Cómo mantenerte protegido de los efectos del calor

Salud y Bienestar 05 de noviembre de 2018 Por
HIDRATACIÓN. Hay que tomar agua sin esperar a tener sed.Tomar más líquido, evitar comidas abundantes y no exponerse al sol.
000228619W

¿Sabías que cuando tenemos sed nuestro organismo ya ha comenzado a estar deshidratado? El agua es el principal componente del cuerpo humano y constituye el 70 por ciento del peso corporal total. Esta cantidad total depende de múltiples factores entre los que se encuentran la edad o el volumen de grasa que hay en el cuerpo.

Cuando la temperatura supera los 30 grados, como ya está ocurriendo en nuestra provincia, es necesario poner en marcha una serie de recomendaciones para mantenernos protegidos y evitar la deshidratación y el golpe de calor. Ante ello, el Ministerio de Salud difundió una serie de recomendaciones.

Para empezar vale la pena aclarar esta diferencia:

- La deshidratación: aparece cuando aumenta la pérdida de líquido del cuerpo a través de la transpiración. Si perdemos más del 10% de agua, se producen cuadros graves. No se detecta desde su inicio, sino que comienza a manifestar sus síntomas pasado un cierto tiempo cuando ya causó daños en órganos importantes como el hígado, riñón o piel. Es mucho mejor prevenirla que atacarla.
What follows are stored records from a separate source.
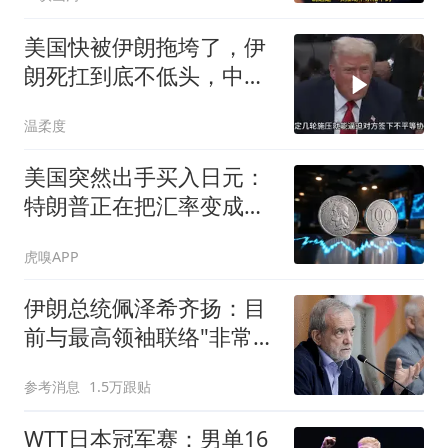
耳光有多疼？
美国快被伊朗拖垮了，伊
朗死扛到底不低头，中国
反而迎来新机遇？
温柔度
美国突然出手买入日元：
特朗普正在把汇率变成新
的地缘武器
虎嗅APP
伊朗总统佩泽希齐扬：目
前与最高领袖联络"非常困
难"
参考消息
1.5万跟贴
WTT日本冠军赛：男单16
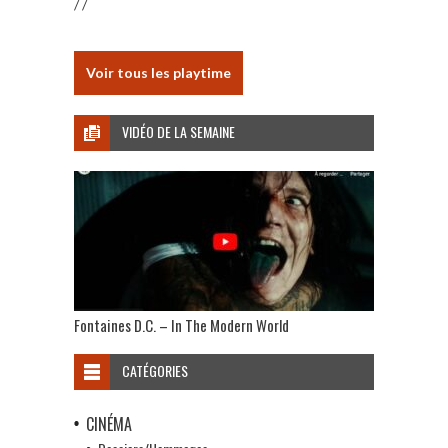
/ /
Voir tous les playtime
VIDÉO DE LA SEMAINE
Fontaines D.C. – In The Modern World
CATÉGORIES
CINÉMA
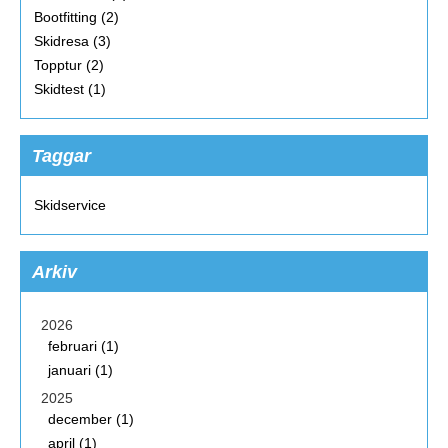
Bootfitting (2)
Skidresa (3)
Topptur (2)
Skidtest (1)
Taggar
Skidservice
Arkiv
2026
februari (1)
januari (1)
2025
december (1)
april (1)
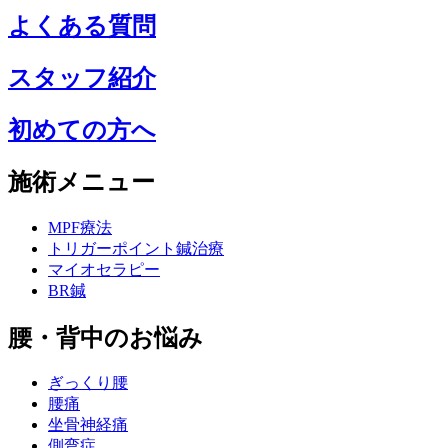
よくある質問
スタッフ紹介
初めての方へ
施術メニュー
MPF療法
トリガーポイント鍼治療
マイオセラピー
BR鍼
腰・背中のお悩み
ぎっくり腰
腰痛
坐骨神経痛
側弯症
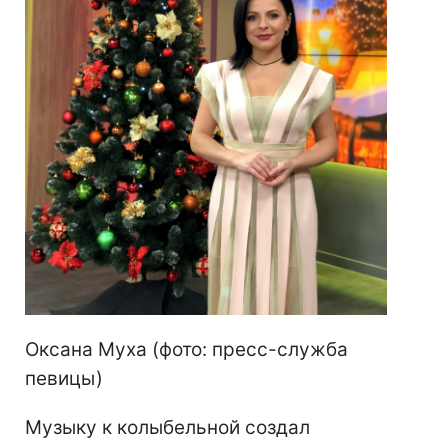
Оксана Муха (фото: пресс-служба
певицы)
Музыку к колыбельной создал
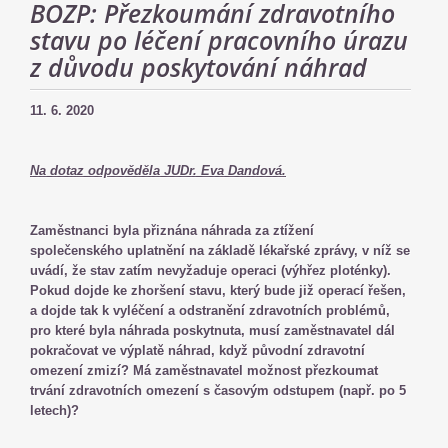
BOZP: Přezkoumání zdravotního
stavu po léčení pracovního úrazu
z důvodu poskytování náhrad
11. 6. 2020
Na dotaz odpověděla JUDr. Eva Dandová.
Zaměstnanci byla přiznána náhrada za ztížení
společenského uplatnění na základě lékařské zprávy, v níž se
uvádí, že stav zatím nevyžaduje operaci (výhřez ploténky).
Pokud dojde ke zhoršení stavu, který bude již operací řešen,
a dojde tak k vyléčení a odstranění zdravotních problémů,
pro které byla náhrada poskytnuta, musí zaměstnavatel dál
pokračovat ve výplatě náhrad, když původní zdravotní
omezení zmizí? Má zaměstnavatel možnost přezkoumat
trvání zdravotních omezení s časovým odstupem (např. po 5
letech)?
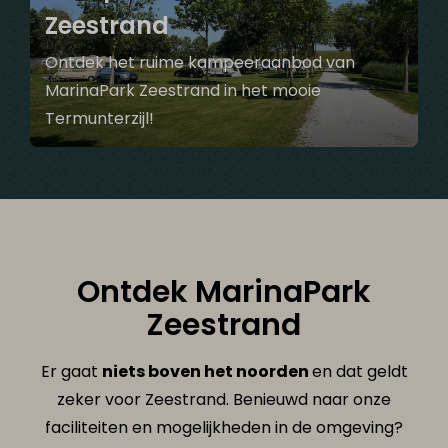
Zeestrand
Ontdek het ruime kampeeraanbod van
MarinaPark Zeestrand in het mooie
Termunterzijl!
Ontdek MarinaPark
Zeestrand
Er gaat
niets boven het noorden
en dat geldt
zeker voor Zeestrand. Benieuwd naar onze
faciliteiten en mogelijkheden in de omgeving?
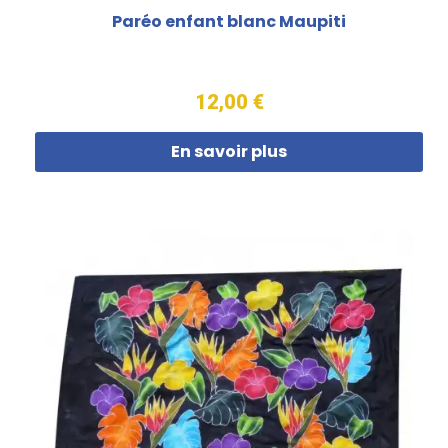
Paréo enfant blanc Maupiti
12,00 €
En savoir plus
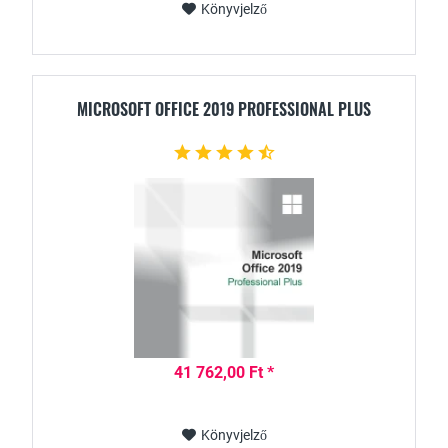
Könyvjelző
MICROSOFT OFFICE 2019 PROFESSIONAL PLUS
41 762,00 Ft *
Könyvjelző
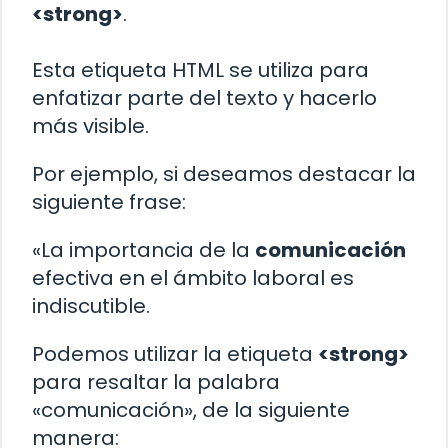
<strong>
.
Esta etiqueta HTML se utiliza para
enfatizar parte del texto y hacerlo
más visible.
Por ejemplo, si deseamos destacar la
siguiente frase:
«La importancia de la
comunicación
efectiva en el ámbito laboral es
indiscutible.
Podemos utilizar la etiqueta
<strong>
para resaltar la palabra
«comunicación», de la siguiente
manera:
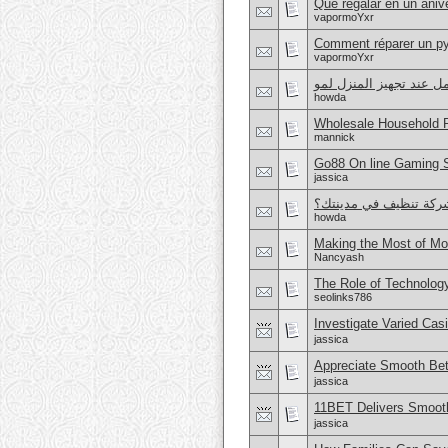
Qué regalar en un anive
vapormoYxr
Comment réparer un py
vapormoYxr
ل عند تجهيز المنزل لمو
howda
Wholesale Household 
mannick
Go88 On line Gaming So
jassica
ركة تنظيف في مدينتك؟
howda
Making the Most of Mo
Nancyash
The Role of Technolog
seolinks786
Investigate Varied Ca
jassica
Appreciate Smooth Bet
jassica
11BET Delivers Smoot
jassica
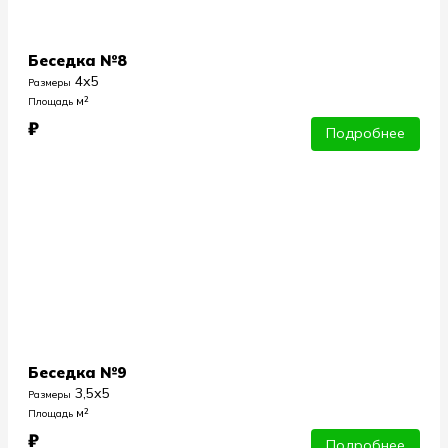
Беседка №8
4х5
Размеры
м²
Площадь
₽
Подробнее
Беседка №9
3,5х5
Размеры
м²
Площадь
₽
Подробнее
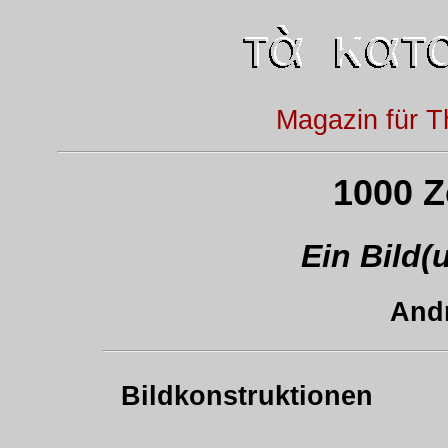
Magazin für T
1000 
Ein Bild
Andr
Bildkonstruktionen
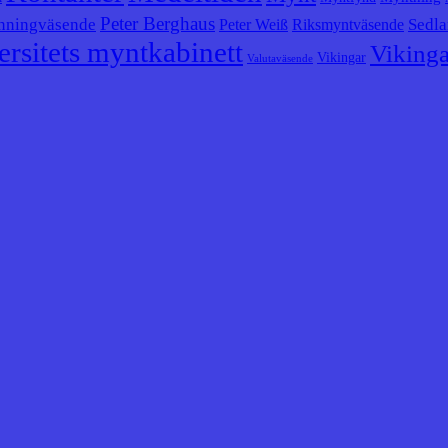
Peter Berghaus
nningväsende
Sedla
Peter Weiß
Riksmyntväsende
rsitets myntkabinett
Vikinga
Vikingar
Valutaväsende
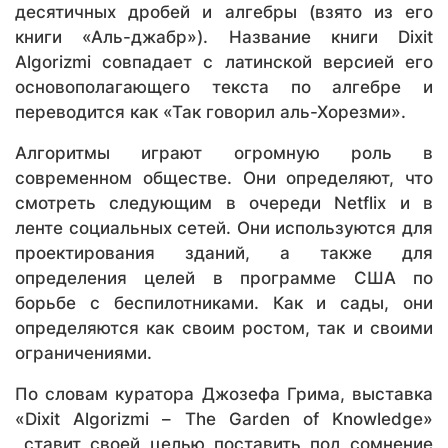
десятичных дробей и алгебры (взято из его
книги «Аль-джабр»). Название книги Dixit
Algorizmi совпадает с латинской версией его
основополагающего текста по алгебре и
переводится как «Так говорил аль-Хорезми».
Алгоритмы играют огромную роль в
современном обществе. Они определяют, что
смотреть следующим в очереди Netflix и в
ленте социальных сетей. Они используются для
проектирования зданий, а также для
определения целей в программе США по
борьбе с беспилотниками. Как и сады, они
определяются как своим ростом, так и своими
ограничениями.
По словам куратора Джозефа Грима, выставка
«Dixit Algorizmi – The Garden of Knowledge»
ставит своей целью поставить под сомнение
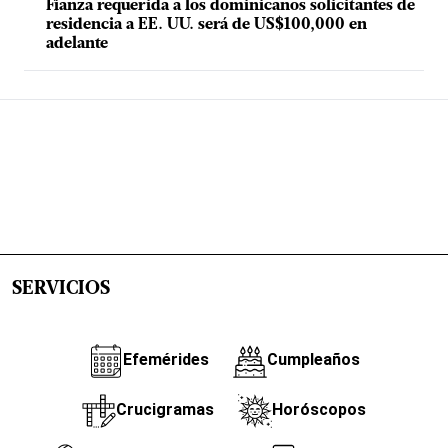
Fianza requerida a los dominicanos solicitantes de
residencia a EE. UU. será de US$100,000 en
adelante
SERVICIOS
Efemérides
Cumpleaños
Crucigramas
Horóscopos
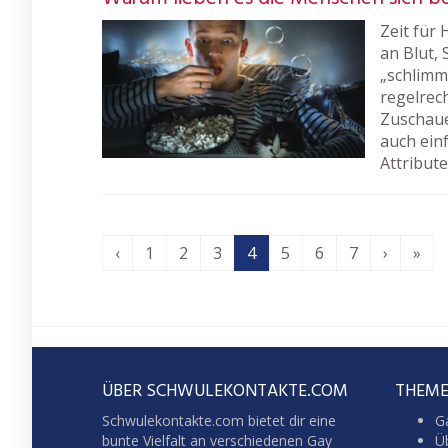
Zeit für 
an Blut, 
„schlimms
regelrech
Zuschaue
auch einf
Attribut
‹
1
2
3
4
5
6
7
›
»
ÜBER SCHWULEKONTAKTE.COM
THEME
Schwulekontakte.com bietet dir eine
G
bunte Vielfalt an verschiedenen Gay
Üb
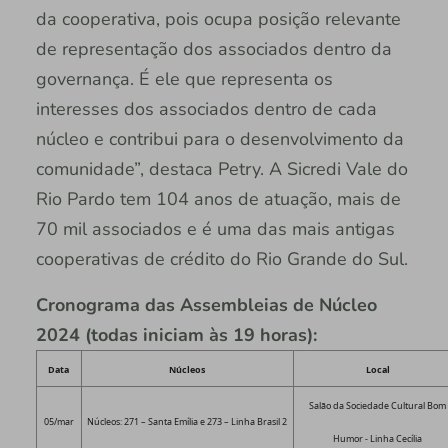
da cooperativa, pois ocupa posição relevante
de representação dos associados dentro da
governança. É ele que representa os
interesses dos associados dentro de cada
núcleo e contribui para o desenvolvimento da
comunidade”, destaca Petry. A Sicredi Vale do
Rio Pardo tem 104 anos de atuação, mais de
70 mil associados e é uma das mais antigas
cooperativas de crédito do Rio Grande do Sul.
Cronograma das Assembleias de Núcleo
2024 (todas iniciam às 19 horas):
Data
Núcleos
Local
Salão da Sociedade Cultural Bom
05/mar
Núcleos: 271 – Santa Emília e 273 – Linha Brasil 2
Humor - Linha Cecília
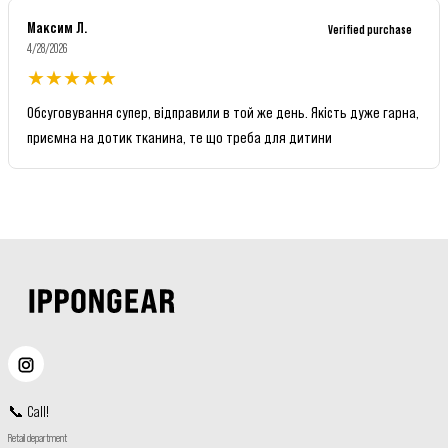
Максим Л.
Verified purchase
4/28/2026
★
★
★
★
★
Обсуговування супер, відправили в той же день. Якість дуже гарна,
приємна на дотик тканина, те що треба для дитини
📞
Call
!
Retail department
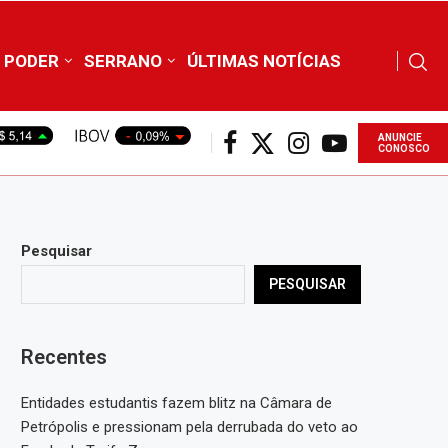
PODER
SERRANO
ÚLTIMAS NOTÍCIAS
ANUNCIE
CONOSCO
Pesquisar
PESQUISAR
Recentes
Entidades estudantis fazem blitz na Câmara de
Petrópolis e pressionam pela derrubada do veto ao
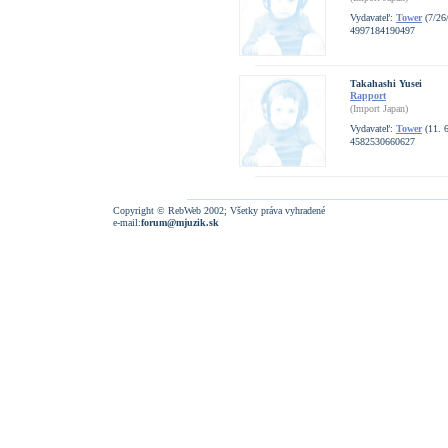
Vydavateľ:
Tower
(7/26
4997184190497
Takahashi Yusei
Rapport
(Import Japan)
Vydavateľ:
Tower
(11. 6
4582530660627
Copyright © RebWeb 2002; Všetky práva vyhradené
e-mail:
forum@mjuzik.sk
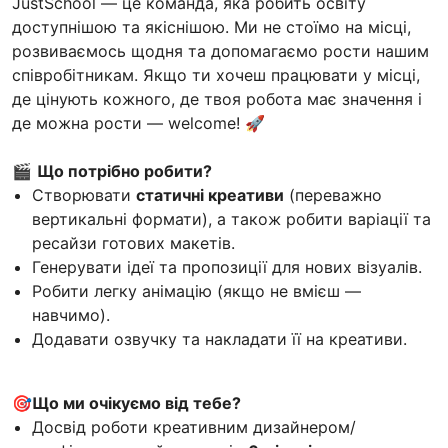
JustSchool — це команда, яка робить освіту
доступнішою та якіснішою. Ми не стоїмо на місці,
розвиваємось щодня та допомагаємо рости нашим
співробітникам. Якщо ти хочеш працювати у місці,
де цінують кожного, де твоя робота має значення і
де можна рости — welcome! 🚀
🎬
Що потрібно робити?
Створювати
статичні креативи
(переважно
вертикальні формати), а також робити варіації та
ресайзи готових макетів.
Генерувати ідеї та пропозиції для нових візуалів.
Робити легку анімацію (якщо не вмієш —
навчимо).
Додавати озвучку та накладати її на креативи.
🎯Що ми очікуємо від тебе?
Досвід роботи креативним дизайнером/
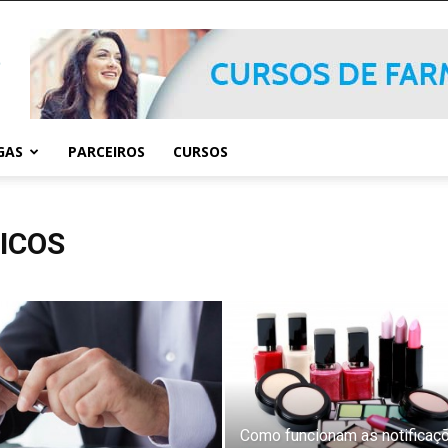
GAS
PARCEIROS
CURSOS
ICOS
Como funcionam as notificaç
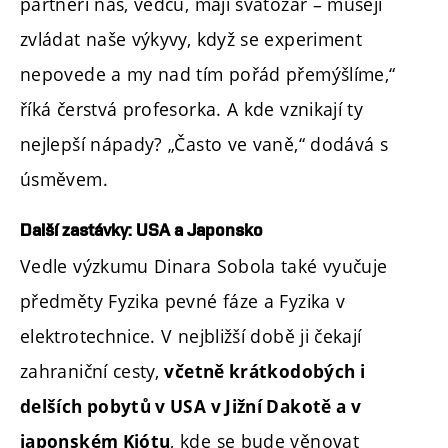
partneři nás, vědců, mají svatozář – musejí
zvládat naše výkyvy, když se experiment
nepovede a my nad tím pořád přemýšlíme,“
říká čerstvá profesorka. A kde vznikají ty
nejlepší nápady? „Často ve vaně,“ dodává s
úsměvem.
Další zastávky: USA a Japonsko
Vedle výzkumu Dinara Sobola také vyučuje
předměty Fyzika pevné fáze a Fyzika v
elektrotechnice. V nejbližší době ji čekají
zahraniční cesty,
včetně krátkodobých i
delších pobytů v USA v Jižní Dakotě a v
, kde se bude věnovat
japonském Kjótu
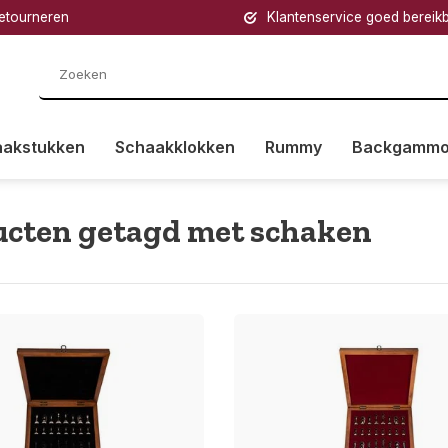
retourneren
Klantenservice goed bereik
aakstukken
Schaakklokken
Rummy
Backgamm
cten getagd met schaken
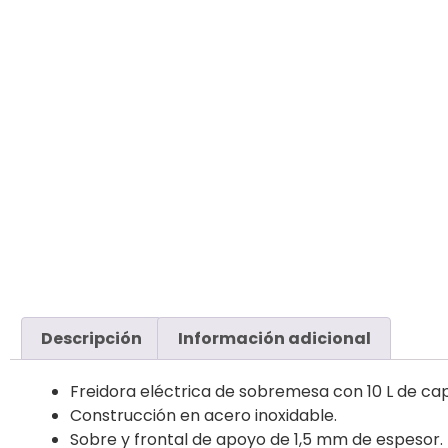
Descripción
Información adicional
Freidora eléctrica de sobremesa con 10 L de cap
Construcción en acero inoxidable.
Sobre y frontal de apoyo de 1,5 mm de espesor.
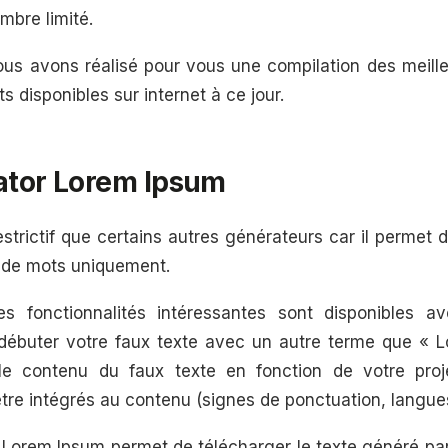
mbre limité.
nous avons réalisé pour vous une compilation des meill
s disponibles sur internet à ce jour.
ator Lorem Ipsum
restrictif que certains autres générateurs car il permet 
 de mots uniquement.
es fonctionnalités intéressantes sont disponibles av
débuter votre faux texte avec un autre terme que « 
le contenu du faux texte en fonction de votre proj
tre intégrés au contenu (signes de ponctuation, langue
 Lorem Ipsum permet de télécharger le texte généré par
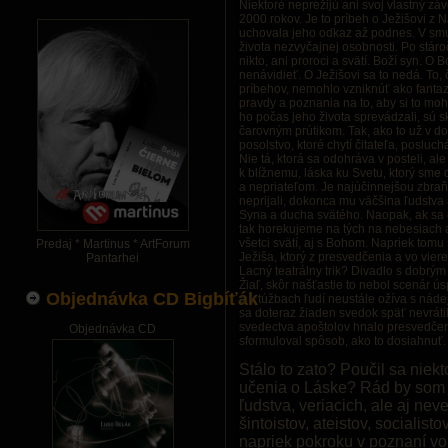
Niektoré neprežijú ani svoj vlastný zá
2000 rokov. Je to príbeh o Ježišovi z 
uchovala jeho odkaz až podnes. V smu
života nezvyčajnej osobnosti. Po stáro
nikto, ani proroci a svätí. Boží syn.
nenávidieť. O Ježišovi sa to nedá. To, 
príbehov, nemohlo vzniknúť ako fantazi
pravdy a poznania na to, aby si to moh
ho počas jeho života sprevádzali, sú s
čarovným prútikom. Tak, ako to už v d
posolstvo, ktoré chytí čitateľa, posluc
Nie tá, ktorá sa odohráva v posteli, al
k blížnemu, láska ku Svetu, ktorý sme 
a nepriateľom. Je najúčinnejšou zbraň
neprijali, dokonca mu väčšina ľudstva 
Syna a ducha svätého. Naopak, ak sa 
tak horekujeme na tých na nebesiach 
všetci svätí, aj s Bohom. Napriek tom
Predaj * Martinus * ArtForum
Ježiša, ktorý z presvedčenia a vo viere
Pantarhei
Lacný teatrálny trik? Divadlo s dobrým 
Žiaľ, skôr našťastie to nebol scenár 
Objednávka CD Bigbíťák
a v túžbach ľudí neustále ožíva s nádej
sa doteraz žiaden svedok späť nevráti
svedectva apoštolov hnalo presvedčen
Objednávka CD
sformuloval spôsob, ako to dosiahnuť.
Stálo to zato? Poučil sa niek
učenia o Láske? Rád by som 
ľudstva, veriacich, ale aj nev
šintoistov, ateistov, socialisto
napriek pokroku v poznaní vo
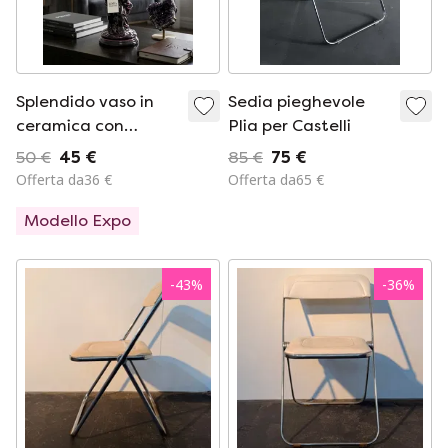
Splendido vaso in
Sedia pieghevole
ceramica con
Plia per Castelli
cherubino
50 €
45 €
85 €
75 €
Offerta da36 €
Offerta da65 €
Modello Expo
-
43
%
-
36
%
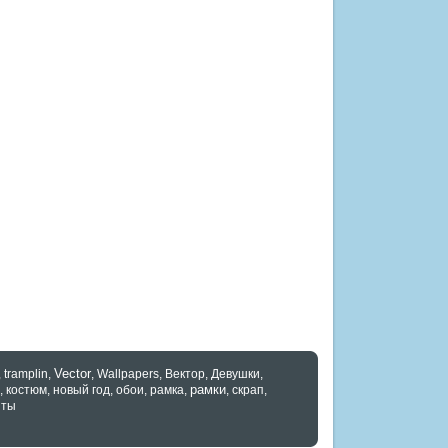
Vector
,
tramplin
,
,
Wallpapers
,
Вектор
,
Девушки
,
рамки
,
костюм
,
новый год
,
обои
,
рамка
,
,
скрап
,
нты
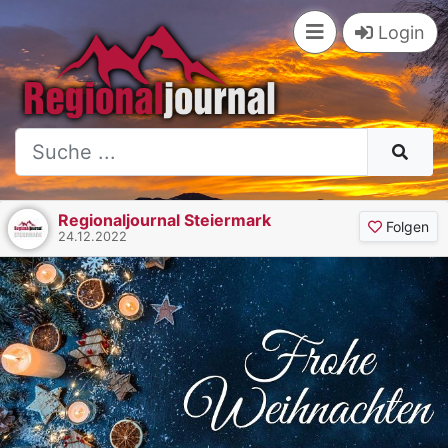
Login
Regionaljournal Steiermark
Folgen
24.12.2022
- El golpe de calor: se debe a una incapacidad del organismo para disipar el calor acumulado. Se caracteriza por la fiebre alta y cambios como irritabilidad, conducta extraña, agresividad, alucinaciones, pérdida de conocimiento y coma. Sus síntomas son dolor de cabeza, vértigos, náuseas, confusión, convulsiones y pérdida de conciencia, piel enrojecida, caliente y seca, respiración y pulso débil, y elevada temperatura corporal (entre 41 y 42 grados).

Los expertos recomiendan que ante estos síntomas se suspendan las actividades que se estén realizando, sobre todo, si implican esfuerzo físico. Hay que trasladar al afectado a la sombra, a un lugar fresco y tranquilo. Hacer que mantenga la cabeza un poco alta y las piernas arriba. Intentar refrescarlo mojándole la ropa, aplicarle hielo en la cabeza, darle de beber agua fresca o un poco salada, y solicitar ayuda médica.

Lo más importante es que los golpes de calor y la deshidratación se pueden prevenir. Hay que tener especial cuidado con los niños y los ancianos, los más vulnerables frente a estos cuadro que, en casos extremos, pueden provocar desvanecimientos y pérdida de conciencia.

Para evitar los efectos del intenso calor, Salud recomienda: aumentar el consumo de líquidos sin esperar a tener sed.